Description of the task: Lines from the beginning of the entries up to and including the one with "Сергей Булатов о" must be duplicated word for word; leave out all others.

### Source material

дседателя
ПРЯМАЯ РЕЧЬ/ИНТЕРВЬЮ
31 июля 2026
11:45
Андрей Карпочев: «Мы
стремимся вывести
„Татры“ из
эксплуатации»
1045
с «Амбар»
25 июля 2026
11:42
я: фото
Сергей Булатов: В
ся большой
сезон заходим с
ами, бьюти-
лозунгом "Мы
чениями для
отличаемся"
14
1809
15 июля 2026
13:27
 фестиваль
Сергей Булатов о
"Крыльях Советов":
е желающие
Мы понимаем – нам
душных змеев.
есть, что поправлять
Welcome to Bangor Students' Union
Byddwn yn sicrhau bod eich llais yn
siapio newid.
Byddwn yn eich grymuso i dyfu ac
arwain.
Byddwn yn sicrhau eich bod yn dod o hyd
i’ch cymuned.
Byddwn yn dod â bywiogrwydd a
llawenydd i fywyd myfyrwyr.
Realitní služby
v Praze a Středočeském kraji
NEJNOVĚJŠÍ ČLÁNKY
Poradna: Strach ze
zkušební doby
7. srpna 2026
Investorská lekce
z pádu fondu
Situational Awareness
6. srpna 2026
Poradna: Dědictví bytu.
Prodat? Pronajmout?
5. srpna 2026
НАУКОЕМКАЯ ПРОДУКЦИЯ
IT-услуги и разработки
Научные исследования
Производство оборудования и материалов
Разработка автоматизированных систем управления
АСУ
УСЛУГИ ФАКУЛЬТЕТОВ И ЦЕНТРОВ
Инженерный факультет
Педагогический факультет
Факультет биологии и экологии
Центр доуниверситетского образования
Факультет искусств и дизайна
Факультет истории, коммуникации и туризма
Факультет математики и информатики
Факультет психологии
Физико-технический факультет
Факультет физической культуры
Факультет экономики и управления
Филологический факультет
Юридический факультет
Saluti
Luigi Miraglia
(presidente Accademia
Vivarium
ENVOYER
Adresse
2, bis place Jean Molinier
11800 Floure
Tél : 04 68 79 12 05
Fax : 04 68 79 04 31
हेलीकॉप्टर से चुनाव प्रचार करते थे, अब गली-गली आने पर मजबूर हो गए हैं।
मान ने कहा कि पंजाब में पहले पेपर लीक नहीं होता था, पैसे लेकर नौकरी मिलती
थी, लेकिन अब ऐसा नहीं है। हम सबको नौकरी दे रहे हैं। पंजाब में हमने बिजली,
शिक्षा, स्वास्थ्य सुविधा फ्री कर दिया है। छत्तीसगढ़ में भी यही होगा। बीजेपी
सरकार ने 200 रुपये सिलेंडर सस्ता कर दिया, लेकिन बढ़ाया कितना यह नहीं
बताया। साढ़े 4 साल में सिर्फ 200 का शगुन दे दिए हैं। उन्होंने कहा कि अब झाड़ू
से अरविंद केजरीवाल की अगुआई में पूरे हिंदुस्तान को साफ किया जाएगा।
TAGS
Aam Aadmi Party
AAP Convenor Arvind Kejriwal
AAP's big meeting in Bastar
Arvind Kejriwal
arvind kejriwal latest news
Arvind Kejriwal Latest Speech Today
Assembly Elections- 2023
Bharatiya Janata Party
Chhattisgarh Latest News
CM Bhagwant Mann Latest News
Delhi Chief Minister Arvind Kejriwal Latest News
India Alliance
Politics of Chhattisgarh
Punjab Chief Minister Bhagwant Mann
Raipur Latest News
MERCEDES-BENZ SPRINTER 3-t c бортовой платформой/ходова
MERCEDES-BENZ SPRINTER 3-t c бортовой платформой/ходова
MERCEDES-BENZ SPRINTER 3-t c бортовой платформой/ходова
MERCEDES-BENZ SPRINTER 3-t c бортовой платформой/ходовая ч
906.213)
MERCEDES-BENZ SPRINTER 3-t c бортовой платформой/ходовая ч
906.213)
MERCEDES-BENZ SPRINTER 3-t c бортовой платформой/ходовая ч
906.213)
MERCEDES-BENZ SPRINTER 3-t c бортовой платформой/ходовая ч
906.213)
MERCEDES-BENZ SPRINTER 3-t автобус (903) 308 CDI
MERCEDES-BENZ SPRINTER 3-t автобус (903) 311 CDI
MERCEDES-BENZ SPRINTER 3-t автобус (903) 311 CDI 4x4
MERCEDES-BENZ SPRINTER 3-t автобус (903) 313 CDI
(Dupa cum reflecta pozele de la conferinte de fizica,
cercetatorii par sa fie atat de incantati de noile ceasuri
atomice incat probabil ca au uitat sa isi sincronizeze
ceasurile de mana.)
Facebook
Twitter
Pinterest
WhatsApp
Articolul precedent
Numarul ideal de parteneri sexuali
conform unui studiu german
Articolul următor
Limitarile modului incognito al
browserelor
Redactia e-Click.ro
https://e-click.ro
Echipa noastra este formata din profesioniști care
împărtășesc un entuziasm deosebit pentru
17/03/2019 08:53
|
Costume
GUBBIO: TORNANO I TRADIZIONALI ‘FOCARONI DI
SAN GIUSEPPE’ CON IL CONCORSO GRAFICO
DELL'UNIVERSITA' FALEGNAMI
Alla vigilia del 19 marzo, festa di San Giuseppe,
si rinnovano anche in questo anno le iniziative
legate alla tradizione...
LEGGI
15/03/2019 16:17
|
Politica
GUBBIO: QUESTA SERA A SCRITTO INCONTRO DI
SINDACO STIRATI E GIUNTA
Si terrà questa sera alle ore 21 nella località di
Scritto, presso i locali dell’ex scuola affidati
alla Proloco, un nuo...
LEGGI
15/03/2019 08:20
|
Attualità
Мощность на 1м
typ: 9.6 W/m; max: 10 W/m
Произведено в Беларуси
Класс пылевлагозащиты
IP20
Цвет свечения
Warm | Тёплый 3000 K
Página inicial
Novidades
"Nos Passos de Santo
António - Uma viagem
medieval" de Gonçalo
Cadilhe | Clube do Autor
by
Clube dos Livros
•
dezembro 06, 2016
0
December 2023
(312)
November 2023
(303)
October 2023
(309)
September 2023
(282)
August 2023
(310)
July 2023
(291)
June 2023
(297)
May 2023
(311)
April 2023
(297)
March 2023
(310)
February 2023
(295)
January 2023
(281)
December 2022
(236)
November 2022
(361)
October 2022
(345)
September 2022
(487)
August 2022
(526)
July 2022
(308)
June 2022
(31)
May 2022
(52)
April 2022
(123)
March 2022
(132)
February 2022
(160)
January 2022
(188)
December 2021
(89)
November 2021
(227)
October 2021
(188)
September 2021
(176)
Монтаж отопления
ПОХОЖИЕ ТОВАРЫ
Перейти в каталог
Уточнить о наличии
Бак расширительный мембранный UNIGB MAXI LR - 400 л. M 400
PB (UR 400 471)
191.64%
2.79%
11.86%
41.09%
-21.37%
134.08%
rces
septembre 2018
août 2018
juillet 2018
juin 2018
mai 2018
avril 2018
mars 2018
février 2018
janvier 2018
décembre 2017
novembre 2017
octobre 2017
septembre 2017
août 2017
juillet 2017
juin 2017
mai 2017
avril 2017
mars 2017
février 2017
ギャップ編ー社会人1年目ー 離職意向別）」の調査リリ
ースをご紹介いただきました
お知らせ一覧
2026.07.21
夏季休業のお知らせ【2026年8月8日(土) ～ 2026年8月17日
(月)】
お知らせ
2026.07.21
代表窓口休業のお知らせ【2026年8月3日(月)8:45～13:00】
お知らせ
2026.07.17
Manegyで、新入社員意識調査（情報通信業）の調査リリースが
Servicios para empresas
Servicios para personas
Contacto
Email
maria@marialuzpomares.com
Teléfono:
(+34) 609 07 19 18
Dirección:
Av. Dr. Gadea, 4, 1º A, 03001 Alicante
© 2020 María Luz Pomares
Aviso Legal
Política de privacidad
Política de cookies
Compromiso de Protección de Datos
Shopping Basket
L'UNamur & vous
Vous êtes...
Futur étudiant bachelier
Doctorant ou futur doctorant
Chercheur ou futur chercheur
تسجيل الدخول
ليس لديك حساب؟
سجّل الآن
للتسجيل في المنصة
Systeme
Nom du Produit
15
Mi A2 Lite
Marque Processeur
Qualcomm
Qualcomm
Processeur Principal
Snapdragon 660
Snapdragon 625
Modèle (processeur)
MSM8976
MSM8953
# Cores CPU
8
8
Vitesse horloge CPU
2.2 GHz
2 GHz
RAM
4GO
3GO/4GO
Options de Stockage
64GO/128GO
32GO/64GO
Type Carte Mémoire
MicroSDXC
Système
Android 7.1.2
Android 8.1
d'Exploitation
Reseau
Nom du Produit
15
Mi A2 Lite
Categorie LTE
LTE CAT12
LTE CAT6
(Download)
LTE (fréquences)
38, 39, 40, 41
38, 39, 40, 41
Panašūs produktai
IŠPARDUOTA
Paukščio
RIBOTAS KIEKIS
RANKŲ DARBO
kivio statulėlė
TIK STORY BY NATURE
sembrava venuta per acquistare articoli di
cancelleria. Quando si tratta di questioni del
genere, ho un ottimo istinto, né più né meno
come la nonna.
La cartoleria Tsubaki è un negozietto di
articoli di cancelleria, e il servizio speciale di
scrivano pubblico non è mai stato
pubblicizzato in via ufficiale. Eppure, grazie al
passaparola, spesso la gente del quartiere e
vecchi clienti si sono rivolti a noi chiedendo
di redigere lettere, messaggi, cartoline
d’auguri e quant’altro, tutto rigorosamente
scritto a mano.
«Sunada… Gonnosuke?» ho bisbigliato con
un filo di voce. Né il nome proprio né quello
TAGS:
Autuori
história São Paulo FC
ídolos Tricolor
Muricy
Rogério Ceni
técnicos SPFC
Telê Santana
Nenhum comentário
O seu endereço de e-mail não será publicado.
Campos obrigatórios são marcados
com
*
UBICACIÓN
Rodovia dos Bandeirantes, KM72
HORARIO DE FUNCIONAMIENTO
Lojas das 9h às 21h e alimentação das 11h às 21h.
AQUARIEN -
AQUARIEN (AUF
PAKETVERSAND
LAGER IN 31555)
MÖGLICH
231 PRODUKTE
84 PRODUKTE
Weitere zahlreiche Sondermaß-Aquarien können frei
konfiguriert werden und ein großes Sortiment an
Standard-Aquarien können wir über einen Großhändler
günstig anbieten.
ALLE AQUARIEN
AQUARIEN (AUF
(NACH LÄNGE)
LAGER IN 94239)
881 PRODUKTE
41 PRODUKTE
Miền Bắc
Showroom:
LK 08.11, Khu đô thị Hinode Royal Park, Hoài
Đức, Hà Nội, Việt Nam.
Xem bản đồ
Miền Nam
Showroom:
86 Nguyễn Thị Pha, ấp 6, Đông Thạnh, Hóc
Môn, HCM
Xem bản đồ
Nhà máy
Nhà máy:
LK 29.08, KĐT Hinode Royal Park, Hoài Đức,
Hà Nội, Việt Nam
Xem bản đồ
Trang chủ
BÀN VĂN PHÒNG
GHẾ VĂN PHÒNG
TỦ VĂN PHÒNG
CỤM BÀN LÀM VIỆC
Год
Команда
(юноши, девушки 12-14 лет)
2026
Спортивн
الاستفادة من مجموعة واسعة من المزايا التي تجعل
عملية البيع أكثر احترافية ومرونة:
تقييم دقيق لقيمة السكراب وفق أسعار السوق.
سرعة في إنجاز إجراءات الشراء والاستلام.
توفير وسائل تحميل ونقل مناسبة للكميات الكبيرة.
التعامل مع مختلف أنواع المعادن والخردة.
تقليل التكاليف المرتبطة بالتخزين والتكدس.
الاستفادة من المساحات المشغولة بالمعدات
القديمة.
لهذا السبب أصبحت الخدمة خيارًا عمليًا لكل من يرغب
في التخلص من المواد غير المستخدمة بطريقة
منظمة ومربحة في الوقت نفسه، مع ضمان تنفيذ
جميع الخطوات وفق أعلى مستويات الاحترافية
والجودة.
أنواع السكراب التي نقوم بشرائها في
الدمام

######

Response:
дседателя
ПРЯМАЯ РЕЧЬ/ИНТЕРВЬЮ
31 июля 2026
11:45
Андрей Карпочев: «Мы
стремимся вывести
„Татры“ из
эксплуатации»
1045
с «Амбар»
25 июля 2026
11:42
я: фото
Сергей Булатов: В
ся большой
сезон заходим с
ами, бьюти-
лозунгом "Мы
чениями для
отличаемся"
14
1809
15 июля 2026
13:27
 фестиваль
Сергей Булатов о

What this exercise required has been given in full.